2009年5月26日火曜日

高原旅行 by acupoftea


子供の頃、毎年夏休みに家族で車で3時間ほどの高原に泊まりがけで家族旅行に行くことを、それは楽しみにしていた。それこそ、次の年の旅行を、その年の旅行が終わった瞬間から楽しみにしていた。「旅行」と言ってもせいぜい3泊ぐらいの、ささやかな旅だ。その頃、私たち家族は都会のすみっこに住んでいた。

まずは荷造り。おやつも揃えて。

前の夜は、もちろん寝られない。

高速道路からして興奮のるつぼだ。
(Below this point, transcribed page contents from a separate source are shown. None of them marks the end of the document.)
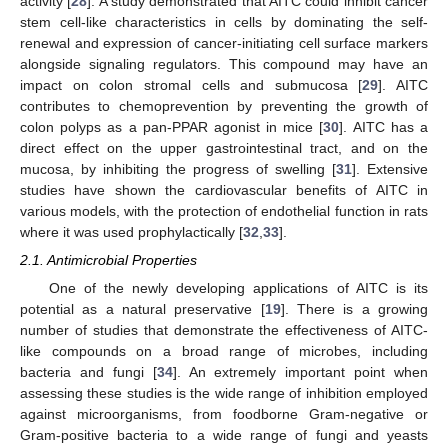
activity [
28
]. A study demonstrated that AITC could inhibit cancer
stem cell-like characteristics in cells by dominating the self-
renewal and expression of cancer-initiating cell surface markers
alongside signaling regulators. This compound may have an
impact on colon stromal cells and submucosa [
29
]. AITC
contributes to chemoprevention by preventing the growth of
colon polyps as a pan-PPAR agonist in mice [
30
]. AITC has a
direct effect on the upper gastrointestinal tract, and on the
mucosa, by inhibiting the progress of swelling [
31
]. Extensive
studies have shown the cardiovascular benefits of AITC in
various models, with the protection of endothelial function in rats
where it was used prophylactically [
32
,
33
].
2.1. Antimicrobial Properties
One of the newly developing applications of AITC is its
potential as a natural preservative [
19
]. There is a growing
number of studies that demonstrate the effectiveness of AITC-
like compounds on a broad range of microbes, including
bacteria and fungi [
34
]. An extremely important point when
assessing these studies is the wide range of inhibition employed
against microorganisms, from foodborne Gram-negative or
Gram-positive bacteria to a wide range of fungi and yeasts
高速道路走行中、弟と作詞作曲した歌もいくつか。

山に着けば、空気が涼しくて、都会では夏には着ないセーターが必要だ。

憧れの高山植物の花々に1年ぶりに対面。

山小屋で食べる山菜料理の、エキゾチックなこと。

夜になると自家発電の電気は切られ、部屋にはランプが灯される。

黒曜石という、黒く渋く光る天然石を拾う。

川をせき止めて、ダムを作る。

都会にいる時とは全く違った心と体で活動をしているような、そんな気分だった。

***

先週末、車で15分ぐらいのパワーライントレイル(「電線遊歩道」?)をお弁当を持ちながら家族で歩いていて、ふと思った。

これって、子供の頃、夢にまで見たあの「高原」が、自宅から15分の「日常」の中にあるってことじゃないか!

日常からこんなに近いアラスカの「高原」を、アラスカに住む私は都会にいる時の心と体で歩いている。

子供だった頃の気持ちで、今度は山を歩いてみたい。